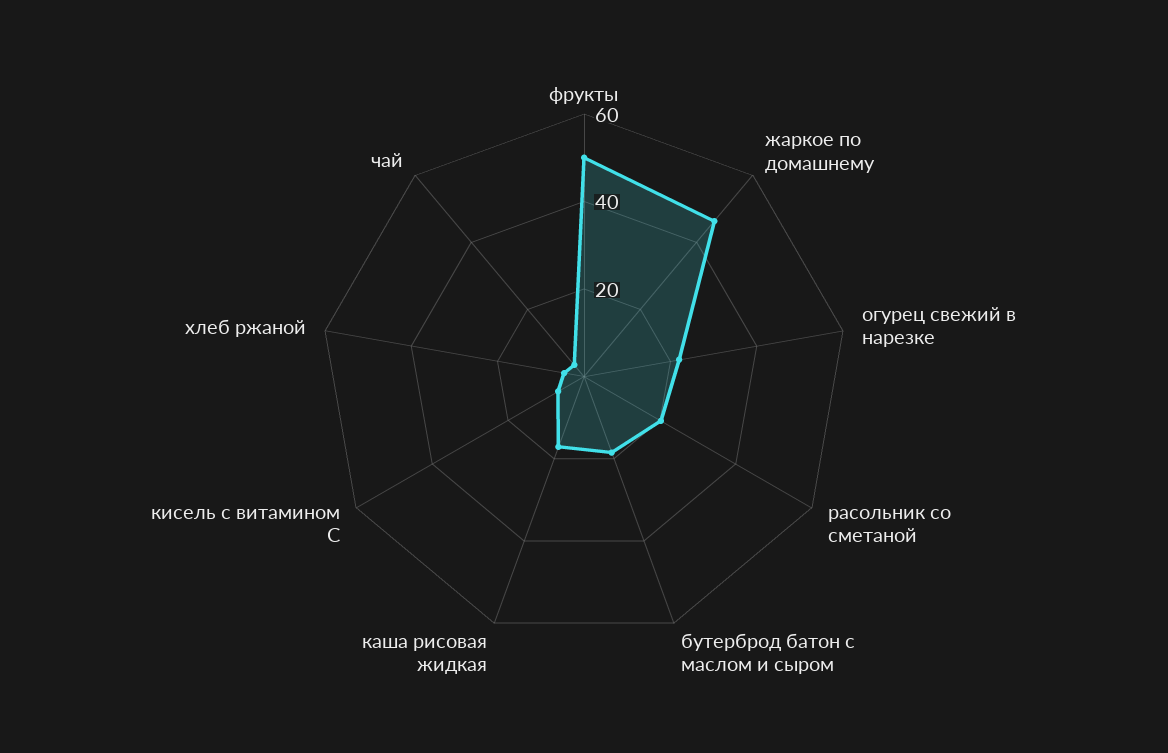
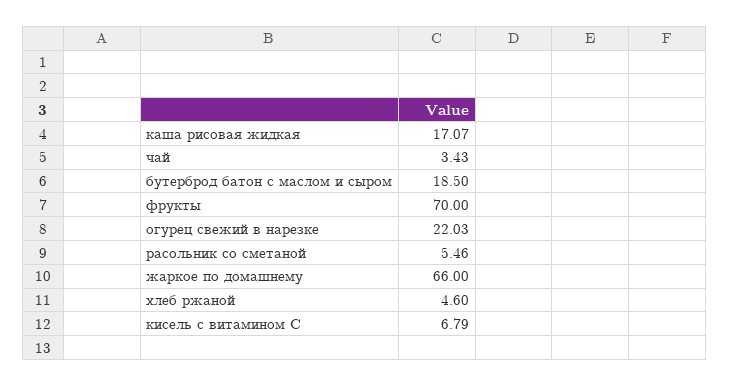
  {
-   "фрукты": 50,
+   "фрукты": 70,
-   "жаркое по домашнему": 45,
+   "жаркое по домашнему": 66,
    "огурец свежий в нарезке": 22.03,
-   "расольник со сметаной": 20,
+   "расольник со сметаной": 5.46,
    "бутерброд батон с маслом и сыром": 18.5,
    "каша рисовая жидкая": 17.07,
    "кисель с витамином С": 6.79,
    "хлеб ржаной": 4.6,
    "чай": 3.43
  }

──────────────────────────────

> _Prompt_: Copy each line above containing the string "жаркое".

> _Result for this task_:
-   "жаркое по домашнему": 45,
+   "жаркое по домашнему": 66,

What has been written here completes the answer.